Each line containing the string "controller" should be copied out of the entries.

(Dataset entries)
BEGIN

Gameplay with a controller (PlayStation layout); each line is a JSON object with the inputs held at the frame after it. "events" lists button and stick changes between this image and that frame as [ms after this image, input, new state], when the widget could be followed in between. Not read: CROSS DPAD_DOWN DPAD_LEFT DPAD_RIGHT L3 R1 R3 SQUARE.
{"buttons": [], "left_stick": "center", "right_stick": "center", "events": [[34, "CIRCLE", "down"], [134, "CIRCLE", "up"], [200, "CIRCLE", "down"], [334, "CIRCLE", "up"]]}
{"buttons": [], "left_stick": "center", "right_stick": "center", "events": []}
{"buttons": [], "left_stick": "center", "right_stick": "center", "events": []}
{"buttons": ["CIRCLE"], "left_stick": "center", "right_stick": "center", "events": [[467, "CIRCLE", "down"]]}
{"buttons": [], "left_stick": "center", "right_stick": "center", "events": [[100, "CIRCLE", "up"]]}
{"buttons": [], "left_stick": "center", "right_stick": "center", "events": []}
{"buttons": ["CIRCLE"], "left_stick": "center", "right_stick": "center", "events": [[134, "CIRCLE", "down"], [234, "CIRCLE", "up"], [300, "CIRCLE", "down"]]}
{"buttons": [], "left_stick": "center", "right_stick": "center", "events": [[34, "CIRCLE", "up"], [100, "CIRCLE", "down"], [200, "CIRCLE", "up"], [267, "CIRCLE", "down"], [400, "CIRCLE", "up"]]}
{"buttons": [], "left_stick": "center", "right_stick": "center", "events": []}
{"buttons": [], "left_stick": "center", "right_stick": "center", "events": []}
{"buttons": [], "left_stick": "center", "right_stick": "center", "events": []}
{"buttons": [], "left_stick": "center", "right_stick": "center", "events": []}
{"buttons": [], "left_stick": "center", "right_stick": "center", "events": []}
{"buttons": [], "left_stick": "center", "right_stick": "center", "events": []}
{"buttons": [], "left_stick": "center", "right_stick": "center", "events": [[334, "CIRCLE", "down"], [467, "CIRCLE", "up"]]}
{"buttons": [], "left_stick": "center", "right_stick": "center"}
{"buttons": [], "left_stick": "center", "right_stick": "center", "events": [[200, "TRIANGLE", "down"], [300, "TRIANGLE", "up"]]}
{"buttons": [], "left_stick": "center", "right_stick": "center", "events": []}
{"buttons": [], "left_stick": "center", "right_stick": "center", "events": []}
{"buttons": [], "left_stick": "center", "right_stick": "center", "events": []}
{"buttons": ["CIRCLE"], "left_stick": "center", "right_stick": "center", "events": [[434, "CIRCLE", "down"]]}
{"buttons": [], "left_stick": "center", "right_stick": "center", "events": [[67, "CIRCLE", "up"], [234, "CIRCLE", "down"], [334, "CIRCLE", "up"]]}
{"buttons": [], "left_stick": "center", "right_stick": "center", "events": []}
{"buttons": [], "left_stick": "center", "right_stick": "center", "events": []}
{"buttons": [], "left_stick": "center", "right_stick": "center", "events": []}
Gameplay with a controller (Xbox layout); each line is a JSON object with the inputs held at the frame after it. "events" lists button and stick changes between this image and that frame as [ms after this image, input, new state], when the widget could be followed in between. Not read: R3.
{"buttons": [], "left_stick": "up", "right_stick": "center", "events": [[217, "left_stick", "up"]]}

END

RESULT BELOW:
Gameplay with a controller (PlayStation layout); each line is a JSON object with the inputs held at the frame after it. "events" lists button and stick changes between this image and that frame as [ms after this image, input, new state], when the widget could be followed in between. Not read: CROSS DPAD_DOWN DPAD_LEFT DPAD_RIGHT L3 R1 R3 SQUARE.
Gameplay with a controller (Xbox layout); each line is a JSON object with the inputs held at the frame after it. "events" lists button and stick changes between this image and that frame as [ms after this image, input, new state], when the widget could be followed in between. Not read: R3.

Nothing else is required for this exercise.